A hollow metallic sphere of radius 20cm surrounds a concentric metallic sphere of radius 5cm. The space between the two sphere is filled with a nonmetallic material. The inner and outer sphere are maintained at `50^(@)C` and `10^(@)C` respectively and it is found that 100J of heat passes from the inner sphere to the outer sphere per second. Find the thermal conductivity of the material between the sphere.
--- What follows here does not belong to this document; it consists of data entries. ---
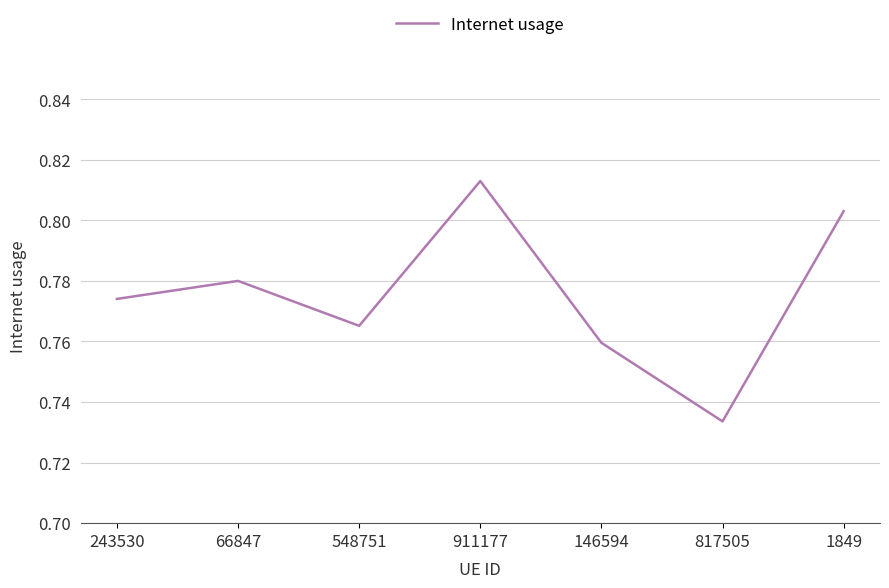

Which category has the lowest value across all series?

817505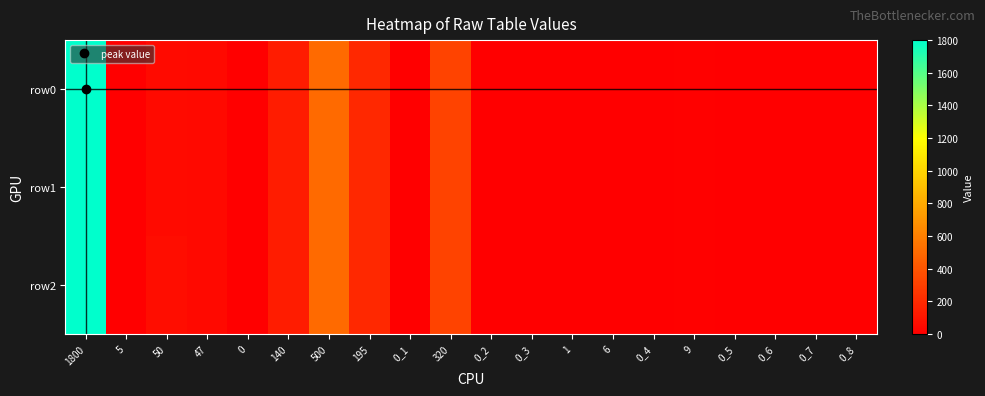

Between 500 and 6, which is larger?

500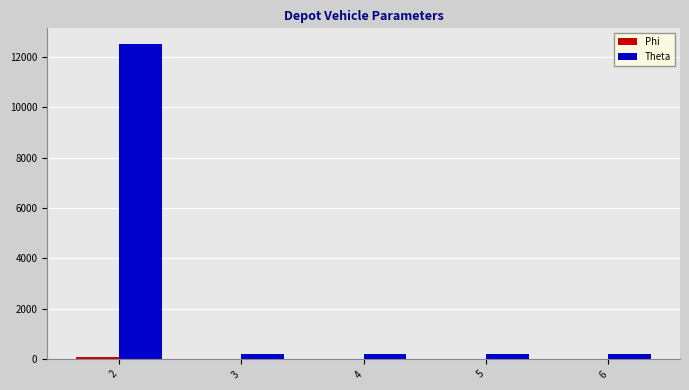

What is the sum of all Theta values?

13300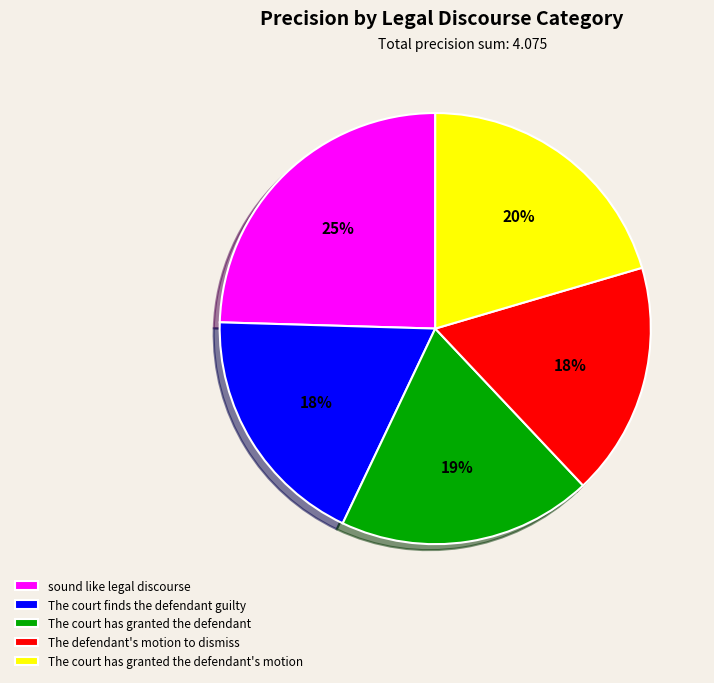

How many segments does this pie chart have?

5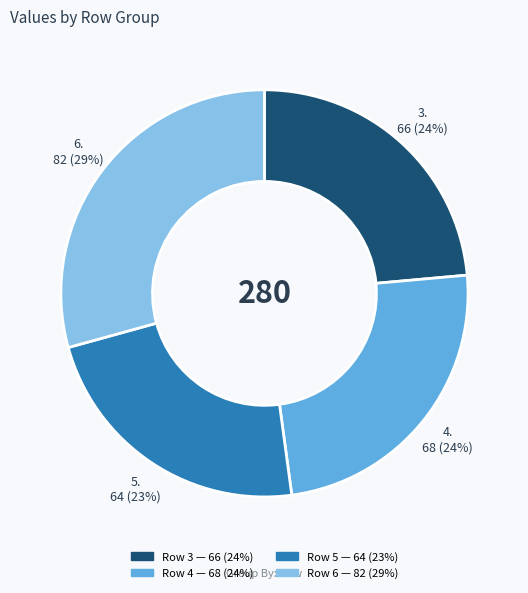

Is there a majority slice in this chart?

No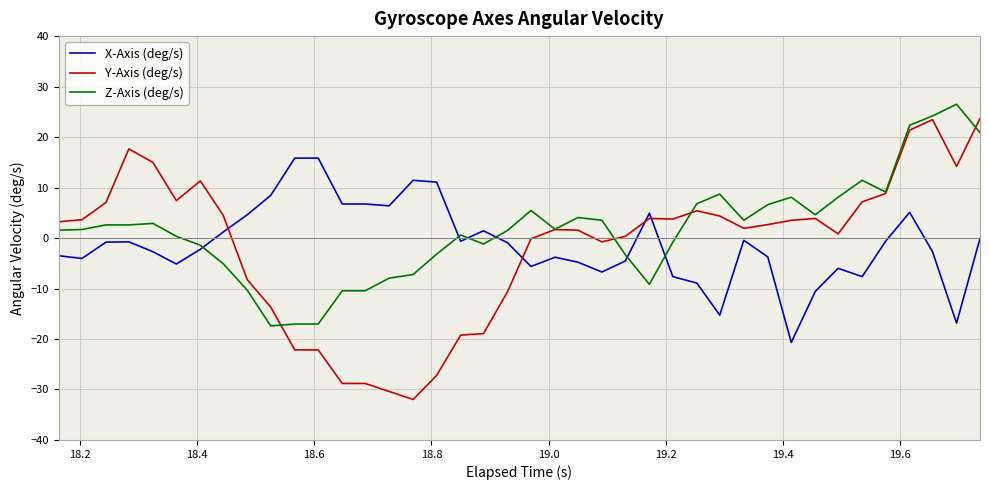

Which series has the widest spread of values?

Y-Axis (deg/s)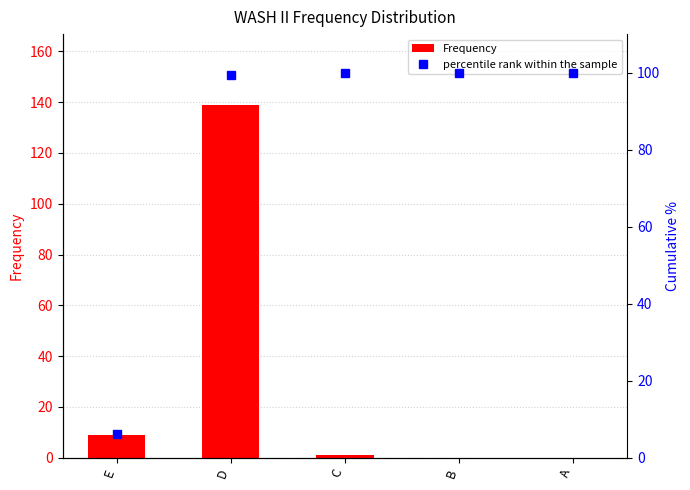

What are all the series names shown in the legend?

Frequency, percentile rank within the sample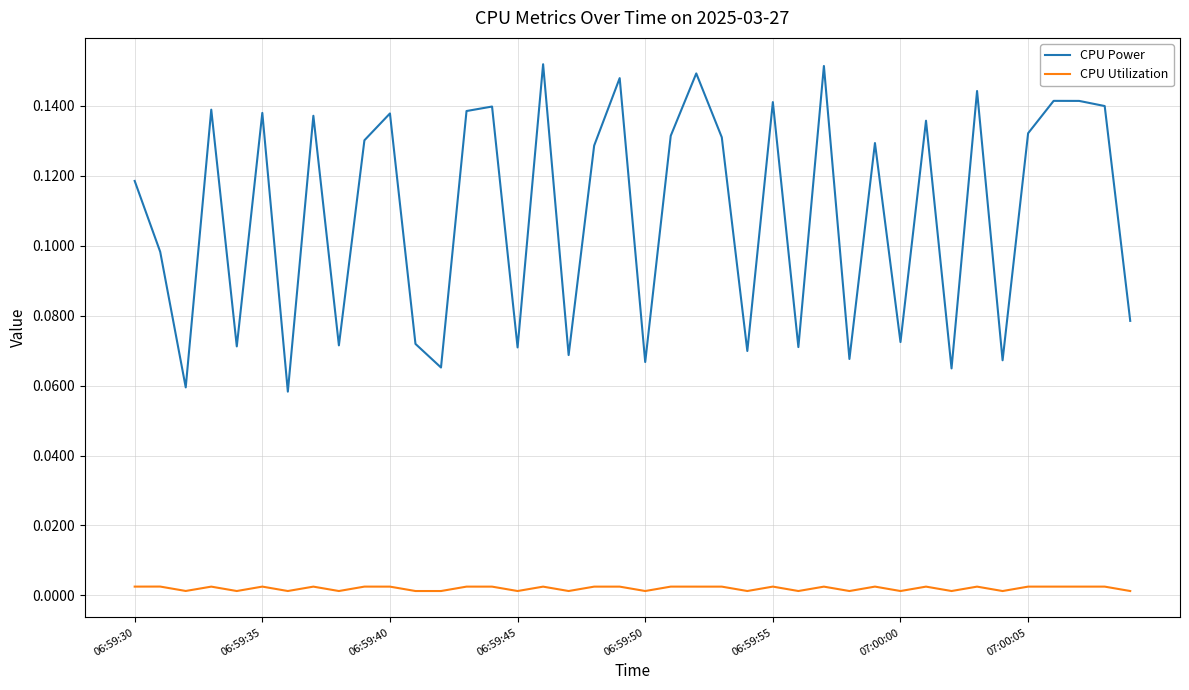

True or false: CPU Utilization and CPU Power intersect in this chart.

False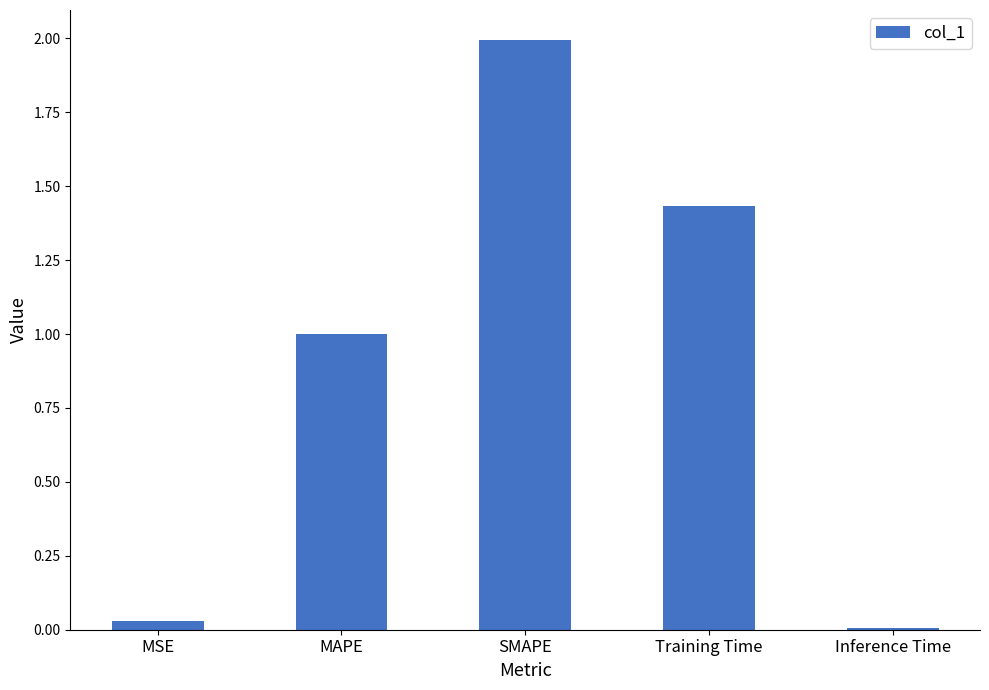

What is the difference between the values at Inference Time and MAPE?

1.0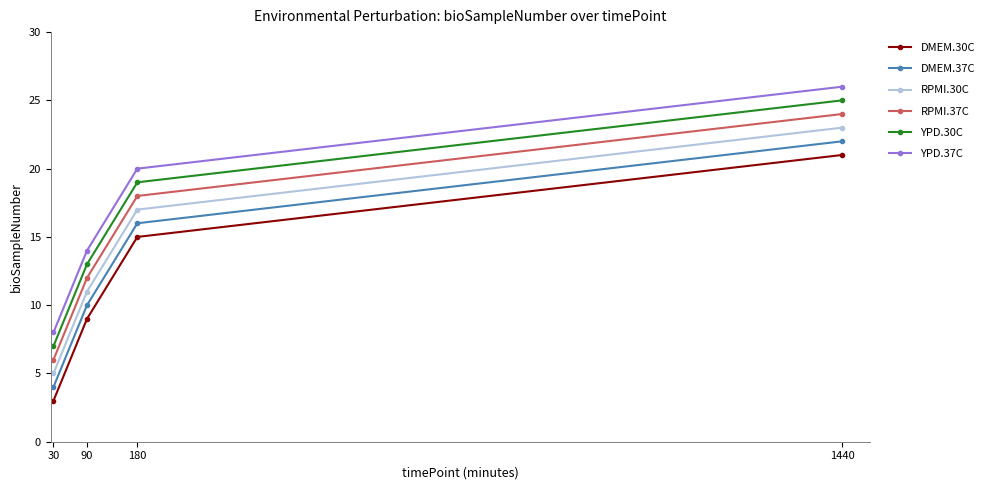

How many values in the DMEM.37C series are below 16?

2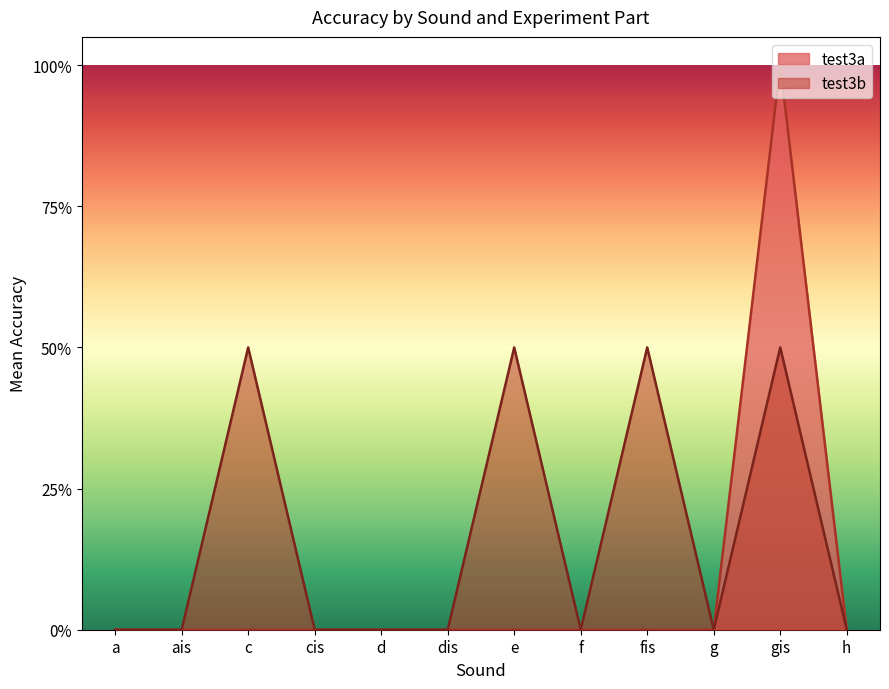

The test3b series shows 0 at g.wav. True or false?

False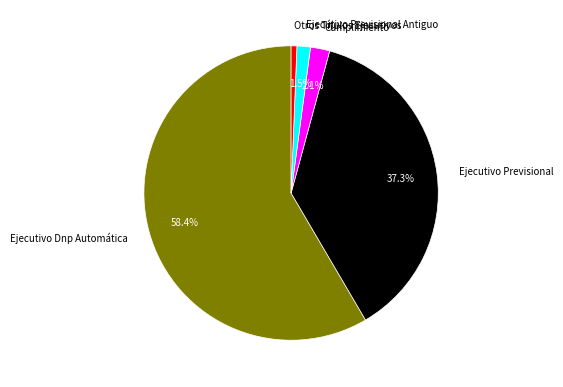

Which has a higher value, Ejecutivo Previsional or Otros Títulos Ejecutivos?

Ejecutivo Previsional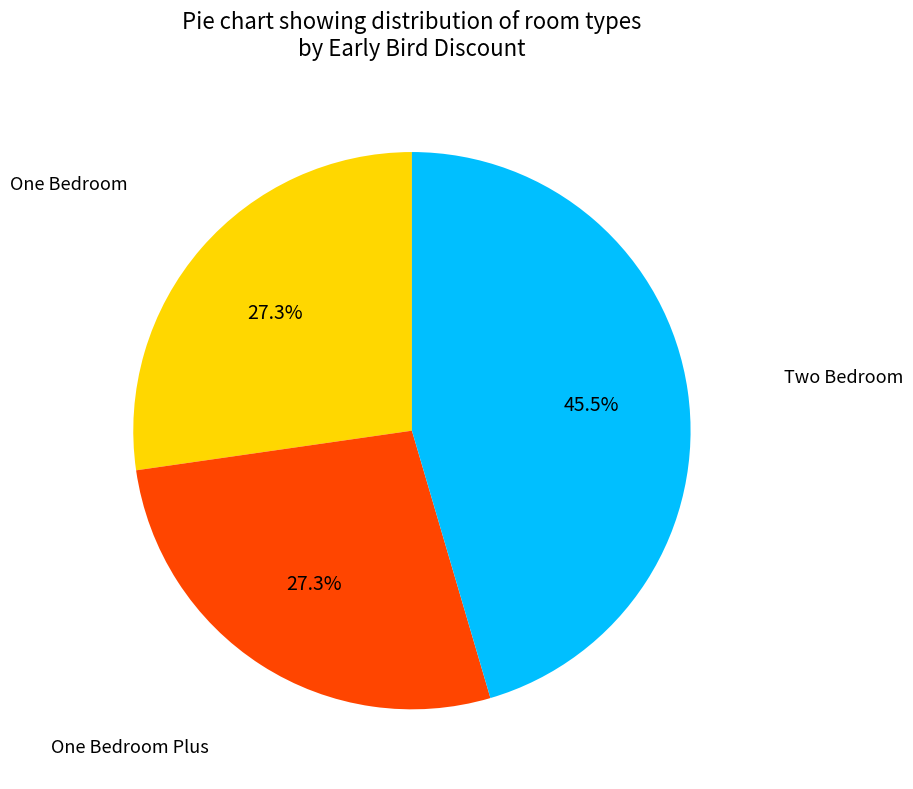

Is there a majority slice in this chart?

No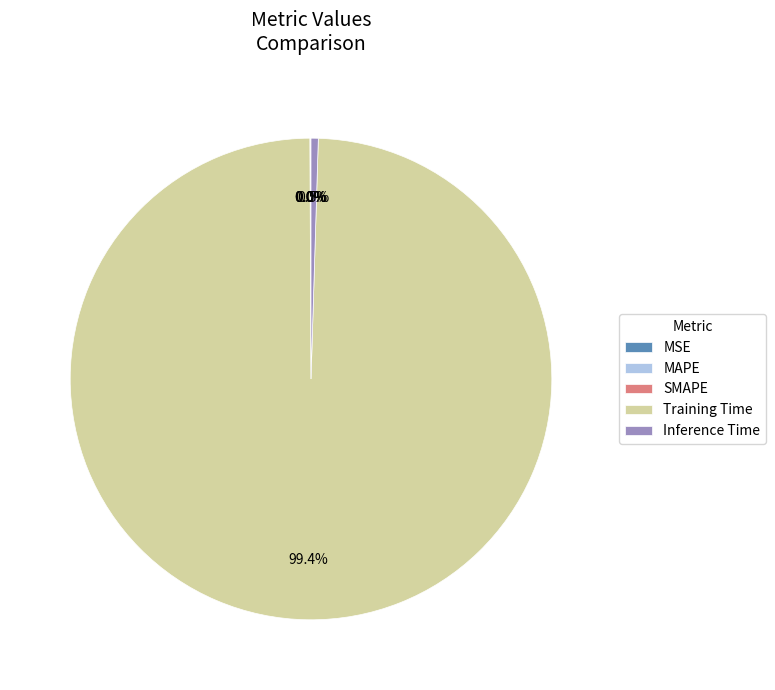

What is the largest slice in the pie chart?

Training Time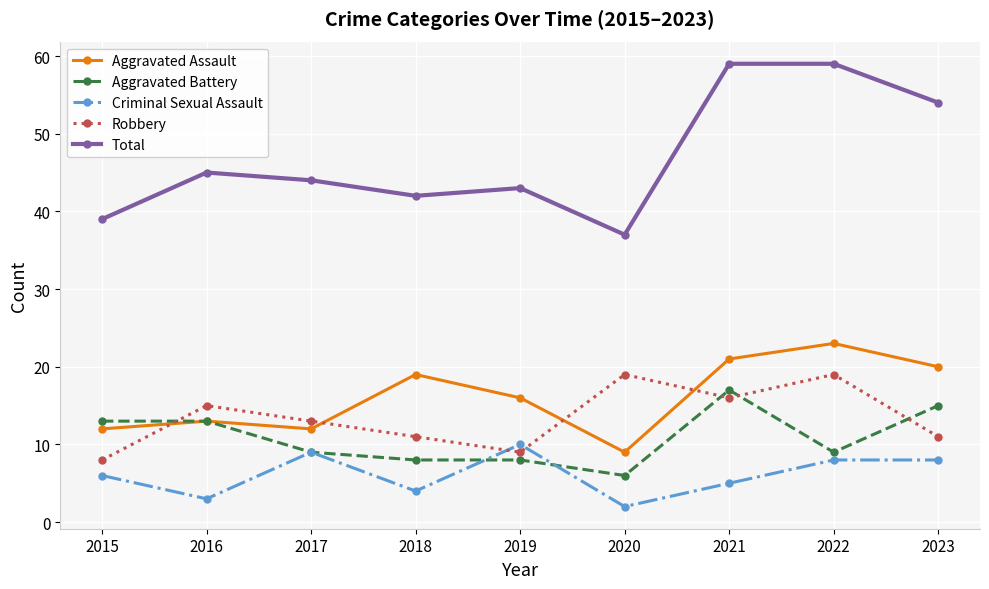

At which label does Aggravated Battery reach its minimum?

2020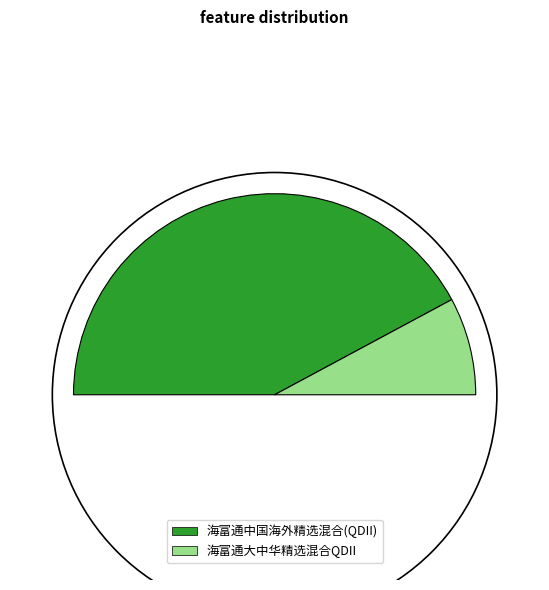

To the nearest percent, what is the difference between the largest and smallest slice percentages?

69%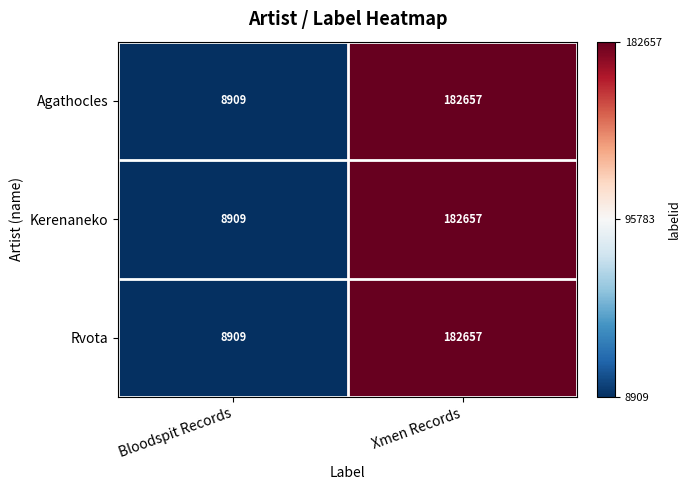

The Rvota series shows 182657 at Xmen Records. True or false?

True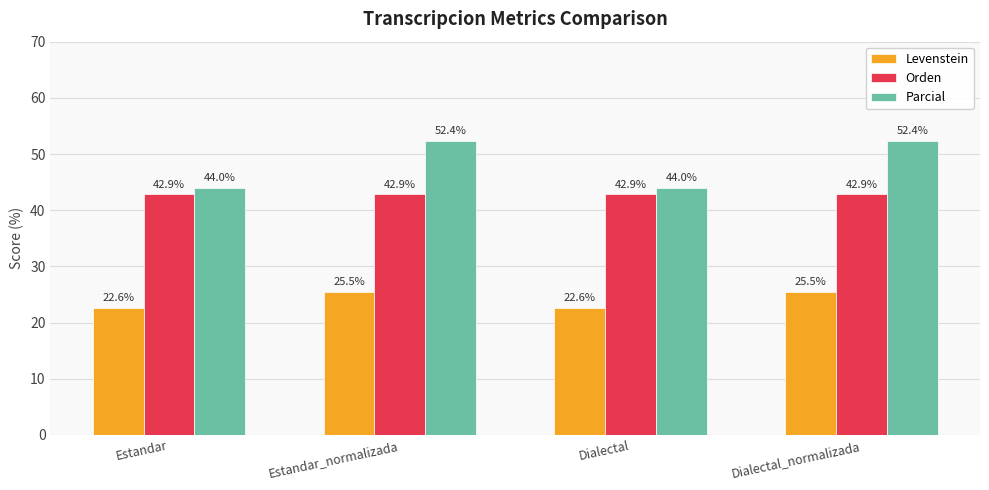

Reading right to left, list all the values displayed in this chart.

Levenstein: 25.5	22.6	25.5	22.6
Orden: 42.9	42.9	42.9	42.9
Parcial: 52.4	44.0	52.4	44.0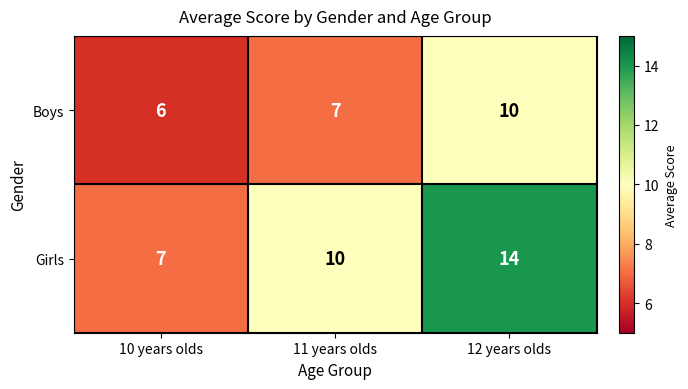

Reading left to right, list all the values displayed in this chart.

Boys: 6	7	10
Girls: 7	10	14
To solve the problem, we need to find the thermal conductivity of the non-metallic material between the two concentric spheres. We will use the formula derived from Fourier's law of heat conduction for spherical coordinates. ### Step-by-Step Solution 1. **Identify the Given Values:** - Inner radius \( R_1 = 5 \, \text{cm} = 0.05 \, \text{m} \) - Outer radius \( R_2 = 20 \, \text{cm} = 0.20 \, \text{m} \) - Temperature of the inner sphere \( T_1 = 50 \, \text{°C} \) - Temperature of the outer sphere \( T_2 = 10 \, \text{°C} \) - Heat transfer rate \( \Delta Q = 100 \, \text{J/s} \) 2. **Use the Heat Transfer Formula for Spheres:** The formula for the heat transfer rate through a spherical shell is given by: \[ \Delta Q = \frac{4 \pi k R_1 R_2 (T_1 - T_2)}{R_2 - R_1} \] where \( k \) is the thermal conductivity we need to find. 3. **Substitute the Known Values:** Substitute the known values into the equation: \[ 100 = \frac{4 \pi k (0.05)(0.20)(50 - 10)}{0.20 - 0.05} \] 4. **Simplify the Equation:** Calculate the temperature difference: \[ T_1 - T_2 = 50 - 10 = 40 \, \text{°C} \] The denominator \( R_2 - R_1 \) becomes: \[ 0.20 - 0.05 = 0.15 \, \text{m} \] Thus, the equation simplifies to: \[ 100 = \frac{4 \pi k (0.05)(0.20)(40)}{0.15} \] 5. **Rearranging the Equation:** Rearranging to solve for \( k \): \[ k = \frac{100 \times 0.15}{4 \pi (0.05)(0.20)(40)} \] 6. **Calculate \( k \):** Now calculate the value: \[ k = \frac{15}{4 \pi (0.05)(0.20)(40)} \] First calculate the denominator: \[ 4 \pi (0.05)(0.20)(40) = 4 \times 3.14 \times 0.05 \times 0.20 \times 40 \] \[ = 4 \times 3.14 \times 0.01 \times 40 = 4 \times 3.14 \times 0.4 = 5.024 \] Now substituting back: \[ k = \frac{15}{5.024} \approx 2.98 \, \text{W/m°C} \] 7. **Final Result:** Rounding off, we find: \[ k \approx 3 \, \text{W/m°C} \] ### Final Answer: The thermal conductivity of the non-metallic material is approximately \( 3 \, \text{W/m°C} \).